• **DIRECTIVE**
Can you give back every one of the records below word for word, leaving out the pictures?

Records taken from a collection
Content starts

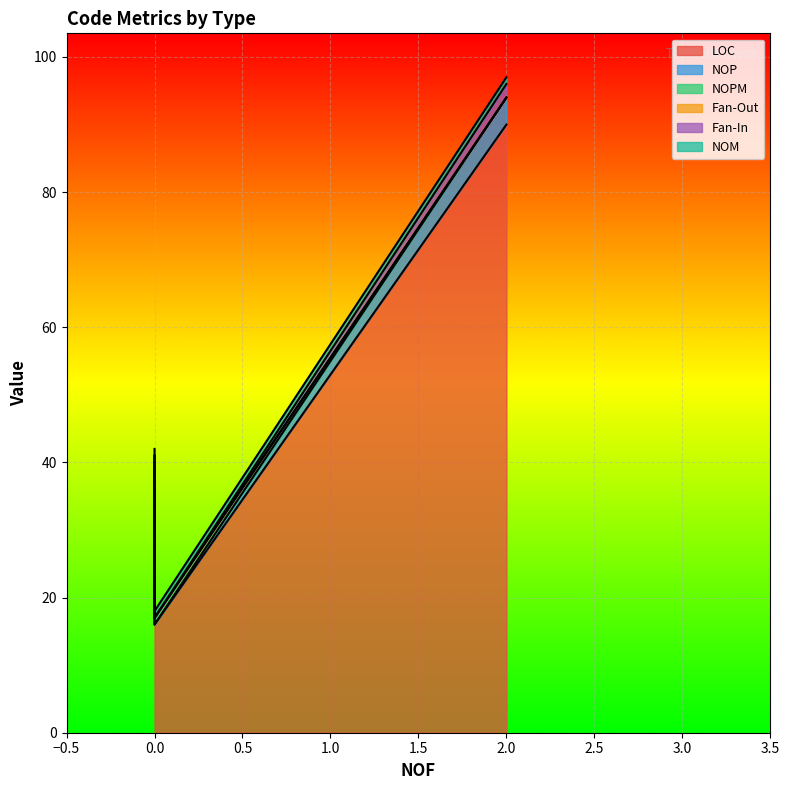

Rank the series by their maximum value, from lowest to highest.

NOPM, Fan-Out, NOM, Fan-In, NOP, LOC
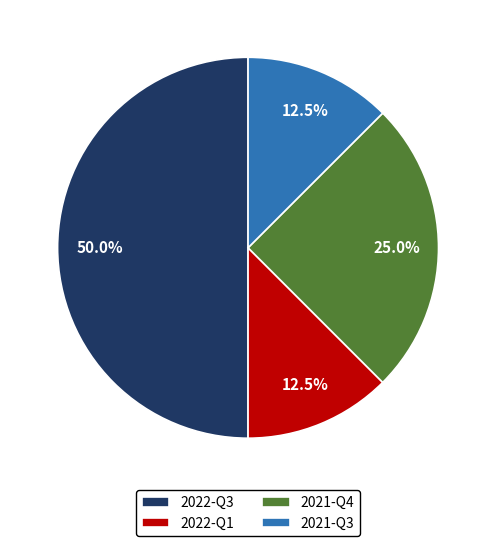

What portion of the pie excludes 2021-Q4?

75.0%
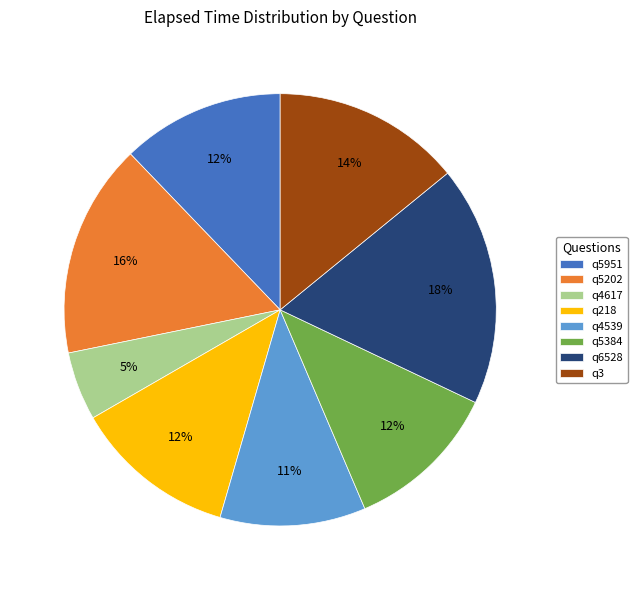

True or false: q4539 accounts for 11% of the total.

True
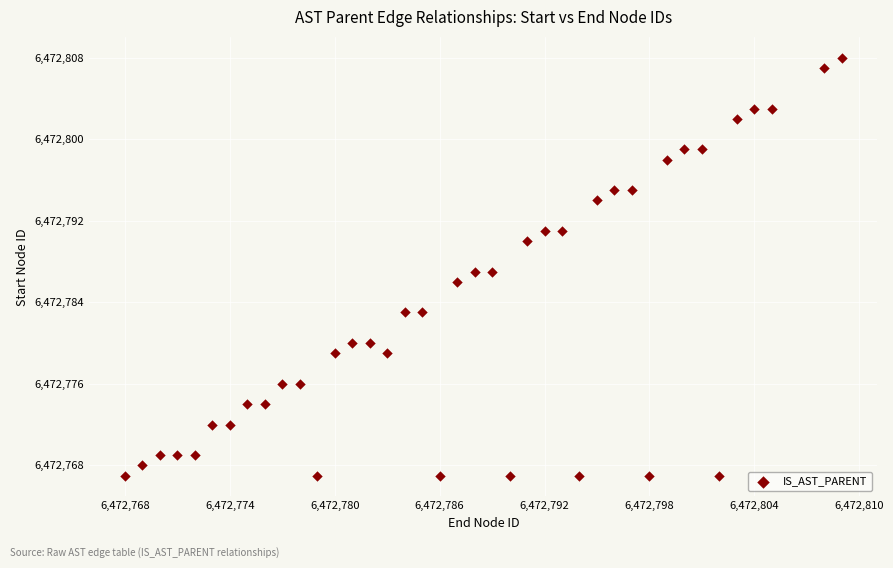

What is the range of X values (max minus min)?

41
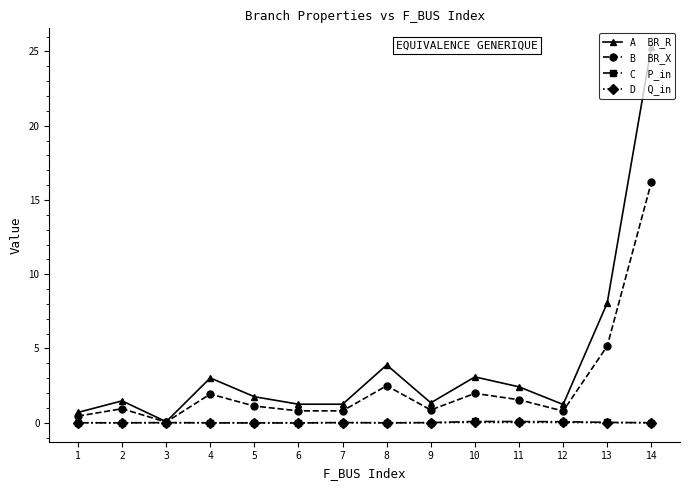

What is the spread (max minus min) of values at 2?

1.5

Content ends

• **EXERCISE ANSWER**
Rank the series by their maximum value, from lowest to highest.

NOPM, Fan-Out, NOM, Fan-In, NOP, LOC

What portion of the pie excludes 2021-Q4?

75.0%

True or false: q4539 accounts for 11% of the total.

True

What is the range of X values (max minus min)?

41

What is the spread (max minus min) of values at 2?

1.5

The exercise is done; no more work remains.